Could you print the stretch of lines below from the one with "Now a neighbour: outline the whole profile at (787, 612)" through the one with "Image 1: Row", exactly as they stand and without any pictures?

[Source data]
=-=-=-=-=

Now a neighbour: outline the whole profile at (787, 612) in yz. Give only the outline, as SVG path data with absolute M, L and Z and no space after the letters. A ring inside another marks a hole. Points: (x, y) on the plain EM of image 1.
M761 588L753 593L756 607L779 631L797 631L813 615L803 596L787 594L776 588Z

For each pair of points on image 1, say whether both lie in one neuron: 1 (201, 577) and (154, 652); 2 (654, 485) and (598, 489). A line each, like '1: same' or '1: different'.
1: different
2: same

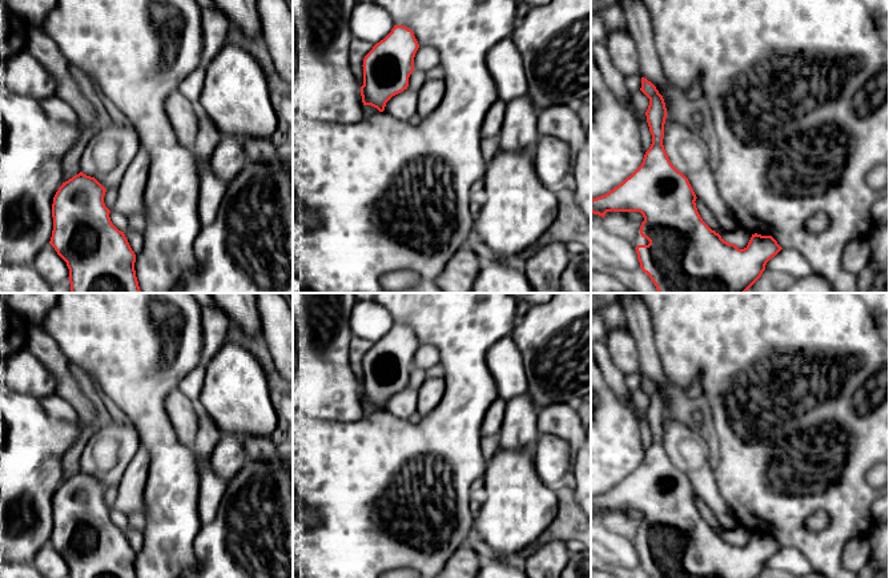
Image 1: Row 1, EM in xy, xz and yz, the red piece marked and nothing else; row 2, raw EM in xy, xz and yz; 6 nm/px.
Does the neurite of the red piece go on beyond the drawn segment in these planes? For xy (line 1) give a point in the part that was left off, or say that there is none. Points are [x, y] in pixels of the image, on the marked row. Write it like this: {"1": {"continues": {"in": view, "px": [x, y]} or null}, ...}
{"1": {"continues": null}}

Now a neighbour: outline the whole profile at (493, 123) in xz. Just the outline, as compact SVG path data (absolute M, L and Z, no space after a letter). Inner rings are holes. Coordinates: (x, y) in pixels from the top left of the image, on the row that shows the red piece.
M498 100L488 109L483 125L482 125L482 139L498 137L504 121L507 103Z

=-=-=-=-=

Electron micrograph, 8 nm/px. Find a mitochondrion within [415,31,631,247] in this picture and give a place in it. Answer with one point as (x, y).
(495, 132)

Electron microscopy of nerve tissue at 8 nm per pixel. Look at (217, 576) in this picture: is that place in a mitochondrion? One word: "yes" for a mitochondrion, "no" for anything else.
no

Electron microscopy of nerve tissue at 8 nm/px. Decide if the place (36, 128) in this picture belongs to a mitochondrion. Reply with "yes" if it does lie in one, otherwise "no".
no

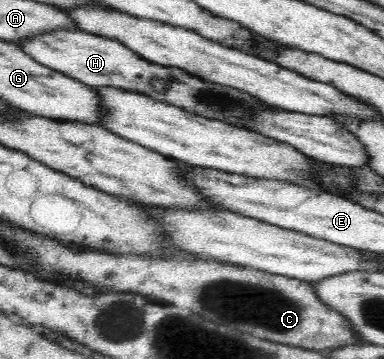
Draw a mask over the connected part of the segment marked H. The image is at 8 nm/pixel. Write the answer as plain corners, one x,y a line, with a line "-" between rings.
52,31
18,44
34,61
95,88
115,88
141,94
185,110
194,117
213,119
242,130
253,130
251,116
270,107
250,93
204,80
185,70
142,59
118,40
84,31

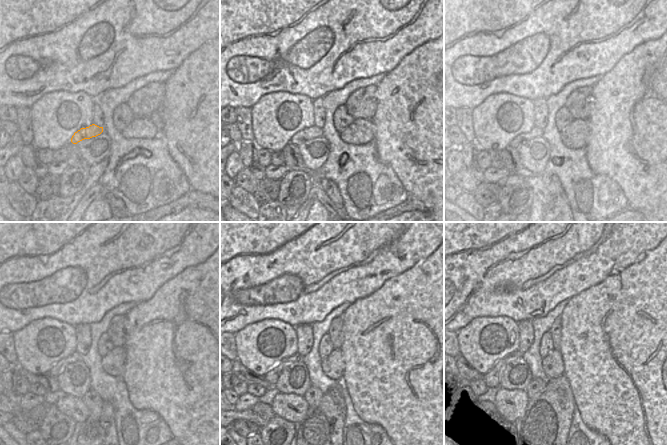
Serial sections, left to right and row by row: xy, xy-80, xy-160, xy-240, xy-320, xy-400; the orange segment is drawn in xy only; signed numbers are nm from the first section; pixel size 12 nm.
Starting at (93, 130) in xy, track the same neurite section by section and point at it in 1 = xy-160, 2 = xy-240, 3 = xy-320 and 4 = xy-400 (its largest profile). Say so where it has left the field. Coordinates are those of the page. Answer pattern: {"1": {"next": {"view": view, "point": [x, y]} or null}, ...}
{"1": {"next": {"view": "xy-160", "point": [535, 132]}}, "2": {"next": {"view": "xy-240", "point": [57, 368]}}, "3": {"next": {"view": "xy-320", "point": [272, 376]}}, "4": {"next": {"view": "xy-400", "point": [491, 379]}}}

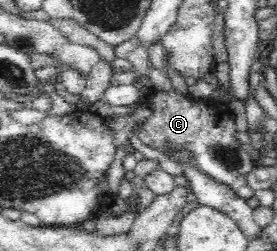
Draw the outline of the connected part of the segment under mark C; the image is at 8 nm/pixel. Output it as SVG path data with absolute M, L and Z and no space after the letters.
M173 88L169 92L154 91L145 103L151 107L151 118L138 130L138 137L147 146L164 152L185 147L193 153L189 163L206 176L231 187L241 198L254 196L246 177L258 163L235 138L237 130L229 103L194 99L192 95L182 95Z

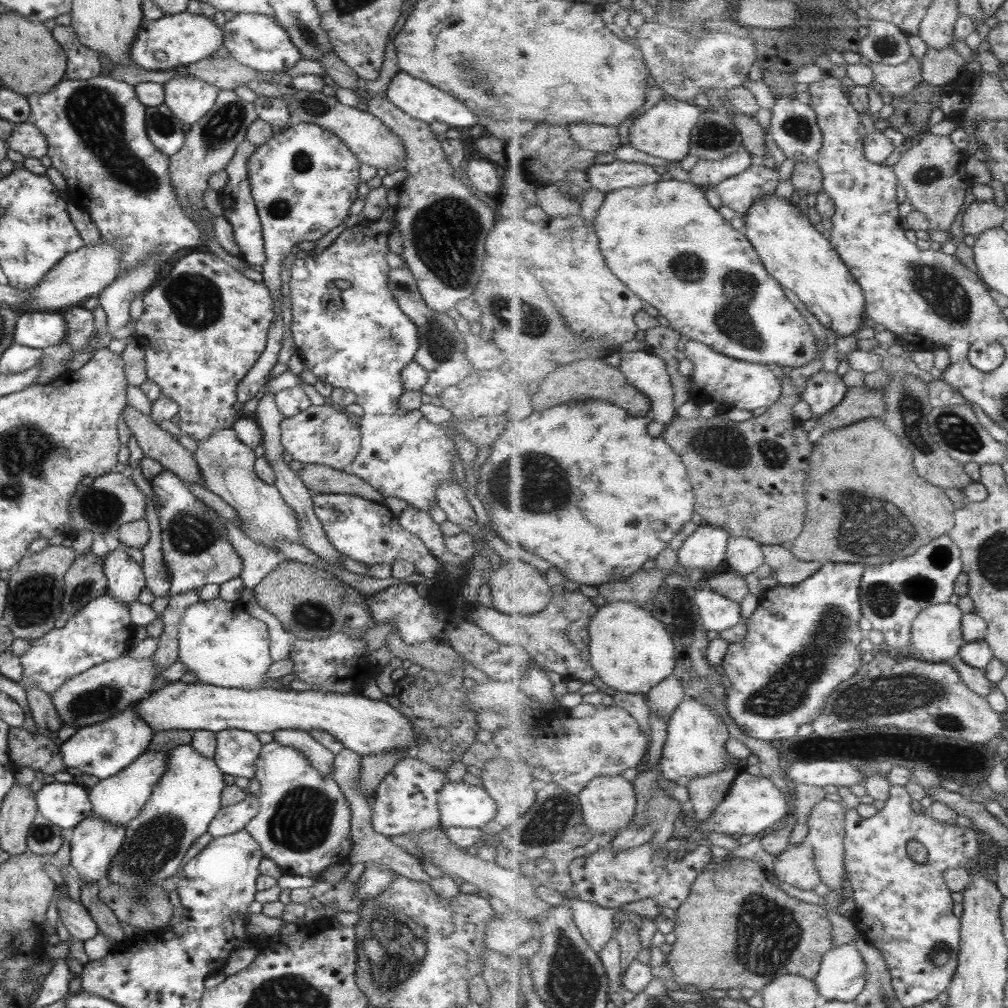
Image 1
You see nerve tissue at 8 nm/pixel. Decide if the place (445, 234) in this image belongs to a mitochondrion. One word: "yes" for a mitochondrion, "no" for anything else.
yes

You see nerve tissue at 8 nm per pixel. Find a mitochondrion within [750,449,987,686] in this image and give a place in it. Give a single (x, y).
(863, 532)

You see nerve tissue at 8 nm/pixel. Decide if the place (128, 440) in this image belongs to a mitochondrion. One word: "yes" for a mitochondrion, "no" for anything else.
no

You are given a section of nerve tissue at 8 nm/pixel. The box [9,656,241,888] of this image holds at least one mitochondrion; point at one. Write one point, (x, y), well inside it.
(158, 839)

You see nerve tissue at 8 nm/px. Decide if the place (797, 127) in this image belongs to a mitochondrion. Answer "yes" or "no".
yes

=-=-=-=-=

** OUTPUT FOR THIS EXERCISE **
Now a neighbour: outline the whole profile at (787, 612) in yz. Give only the outline, as SVG path data with absolute M, L and Z and no space after the letters. A ring inside another marks a hole. Points: (x, y) on the plain EM of image 1.
M761 588L753 593L756 607L779 631L797 631L813 615L803 596L787 594L776 588Z

For each pair of points on image 1, say whether both lie in one neuron: 1 (201, 577) and (154, 652); 2 (654, 485) and (598, 489). A line each, like '1: same' or '1: different'.
1: different
2: same

Image 1: Row 1, EM in xy, xz and yz, the red piece marked and nothing else; row 2, raw EM in xy, xz and yz; 6 nm/px.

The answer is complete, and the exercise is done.